Submitted to: Microorganisms
Publication Type: Peer Reviewed Journal
Publication Acceptance Date: 12/18/2021
Publication Date: 12/21/2021
Citation: Conrad, S.J., Oluwayinka, E.B., Mays, J.K., Heidari, M., Dunn, J.R. 2021. Deletion of the viral thymidine kinase in a meq-deleted recombinant Marek's disease virus reduces lymphoid atrophy and is an effective strategy for viral attenuation. Microorganisms. https://doi.org/10.3390/microorganisms10010007.

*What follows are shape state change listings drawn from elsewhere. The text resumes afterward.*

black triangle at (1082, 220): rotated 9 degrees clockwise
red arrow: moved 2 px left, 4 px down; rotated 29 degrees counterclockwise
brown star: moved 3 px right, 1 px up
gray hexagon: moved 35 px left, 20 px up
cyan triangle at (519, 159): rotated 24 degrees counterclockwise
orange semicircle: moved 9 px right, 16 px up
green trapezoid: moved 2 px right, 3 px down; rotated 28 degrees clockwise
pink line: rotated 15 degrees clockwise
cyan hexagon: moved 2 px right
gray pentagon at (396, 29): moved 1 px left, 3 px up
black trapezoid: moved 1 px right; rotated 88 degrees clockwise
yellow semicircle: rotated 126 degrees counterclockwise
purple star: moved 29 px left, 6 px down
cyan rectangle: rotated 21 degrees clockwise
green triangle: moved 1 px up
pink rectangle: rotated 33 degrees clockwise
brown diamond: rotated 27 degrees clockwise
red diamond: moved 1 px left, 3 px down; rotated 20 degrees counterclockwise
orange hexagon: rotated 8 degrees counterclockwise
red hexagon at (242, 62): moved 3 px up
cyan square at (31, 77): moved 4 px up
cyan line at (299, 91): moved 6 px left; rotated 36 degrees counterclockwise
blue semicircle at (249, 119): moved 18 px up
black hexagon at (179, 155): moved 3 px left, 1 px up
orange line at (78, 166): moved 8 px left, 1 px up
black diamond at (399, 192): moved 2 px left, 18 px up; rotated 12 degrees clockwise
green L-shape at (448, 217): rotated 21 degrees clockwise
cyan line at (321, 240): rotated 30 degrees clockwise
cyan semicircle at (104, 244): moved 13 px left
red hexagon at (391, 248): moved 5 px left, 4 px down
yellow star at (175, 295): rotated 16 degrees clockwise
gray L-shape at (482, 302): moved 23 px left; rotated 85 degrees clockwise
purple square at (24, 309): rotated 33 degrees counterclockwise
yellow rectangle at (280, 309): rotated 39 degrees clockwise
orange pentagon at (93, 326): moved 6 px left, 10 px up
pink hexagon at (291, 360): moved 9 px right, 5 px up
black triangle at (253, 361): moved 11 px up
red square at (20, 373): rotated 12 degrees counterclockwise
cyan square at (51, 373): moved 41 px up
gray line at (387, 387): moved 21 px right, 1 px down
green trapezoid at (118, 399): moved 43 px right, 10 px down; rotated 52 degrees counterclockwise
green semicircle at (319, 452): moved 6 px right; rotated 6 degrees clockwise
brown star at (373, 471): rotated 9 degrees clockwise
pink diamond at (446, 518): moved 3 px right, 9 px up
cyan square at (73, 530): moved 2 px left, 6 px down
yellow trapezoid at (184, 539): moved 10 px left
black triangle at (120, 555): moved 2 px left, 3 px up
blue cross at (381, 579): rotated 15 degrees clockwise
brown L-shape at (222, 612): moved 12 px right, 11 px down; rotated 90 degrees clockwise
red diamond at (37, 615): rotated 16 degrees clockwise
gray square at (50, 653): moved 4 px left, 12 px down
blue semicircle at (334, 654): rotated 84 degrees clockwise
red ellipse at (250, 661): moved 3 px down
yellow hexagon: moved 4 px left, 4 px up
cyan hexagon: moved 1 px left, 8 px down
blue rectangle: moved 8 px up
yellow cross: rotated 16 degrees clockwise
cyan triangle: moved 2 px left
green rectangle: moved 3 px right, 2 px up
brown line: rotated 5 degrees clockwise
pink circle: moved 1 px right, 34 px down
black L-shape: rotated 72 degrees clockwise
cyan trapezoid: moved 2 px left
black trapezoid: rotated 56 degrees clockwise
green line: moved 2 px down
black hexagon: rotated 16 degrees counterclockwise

DOI: https://doi.org/10.3390/microorganisms10010007

Interpretive Summary: Marek’s disease (MD), caused by Marek's disease virus (MDV), is a highly contagious disease of domesticated chickens and the economic losses caused by MD are a concern for the poultry industry both in the United States and globally. Disease caused by MDV infection is currently controlled by universal vaccination using either attenuated strains of MDV, non-pathogenic serotypes of MDV, or non-pathogenic strains of the highly-related virus isolated from turkeys. New vaccines are needed to control the historical trend of MDV evolution and vaccine breaks. One promising vaccine candidate is a strain of MDV in which the major oncogene has been knocked out. While highly protective, this vaccine candidate has some residual virulence. In this study, we attempted to eliminate this residual virulence by also knocking out a gene called thymidine kinase, which is an important component of DNA replication. We were successful in reducing replication of the virus and eliminating the residual virulence, however, the protection against virulent challenge was reduced and resulted in slightly less protection compared to the current gold standard CVI988/Rispens vaccine.

Technical Abstract: Marek’s disease (MD) is a ubiquitous and highly contagious disease of domesticated chickens and the economic losses caused by MD are a concern for the poultry industry both in the United States and globally. The etiologic agent of MD is the Gallid alphaherpesvirus 2 (GaHV-2), also known as Marek’s disease virus (MDV). Disease caused by MDV infection is currently controlled by universal vaccination using either attenuated strains of MDV (e.g., CVI988/Rispens), non-pathogenic serotypes of MDV (GaHV-3), or non-pathogenic strains of the highly-related (heterologous) Melagrid alphaherpesvirus type 1 (MeHV-1). While adequately protective at present, the history of MDV is one of continuing viral evolution and higher virulence in field isolates, underscoring the need for newer and more protective live attenuated vaccine strains. One promising strategy recently utilized by several groups is a recombinant MDV in which the major viral oncogene meq has been deleted. A consistent problem with vaccine strains based upon these meq-deleted variants of MDV is that, while extremely protective, they cause atrophy of the lymphoid organs (the thymus and bursa) in maternal antibody-negative chickens and concomitant immunosuppression which makes them unsuitable for widespread use as vaccines. Herein we detail our attempt to mitigate the lymphoid atrophy caused by meq-deleted MDV by further attenuation of the virus through ablation of the viral thymidine kinase (tk) gene, a time-tested strategy of herpesvirus attenuation. In this study we demonstrate that deletion of the viral tk from the meq-deleted virus rMd5B40delmeq resulted in a virus, rMd5B40/delmeq/deltk/GFP, which was attenuated for replication in vitro and which spared chickens from atrophy of the lymphoid organs in vivo. When the rMd5B40/delmeq/deltk/GFP was used as a vaccine it was protective against challenge with the vv+MDV strain 686, but the protection afforded was slightly but significantly less than that provided by the current standard for MD protection, the CVI988/Rispens vaccine.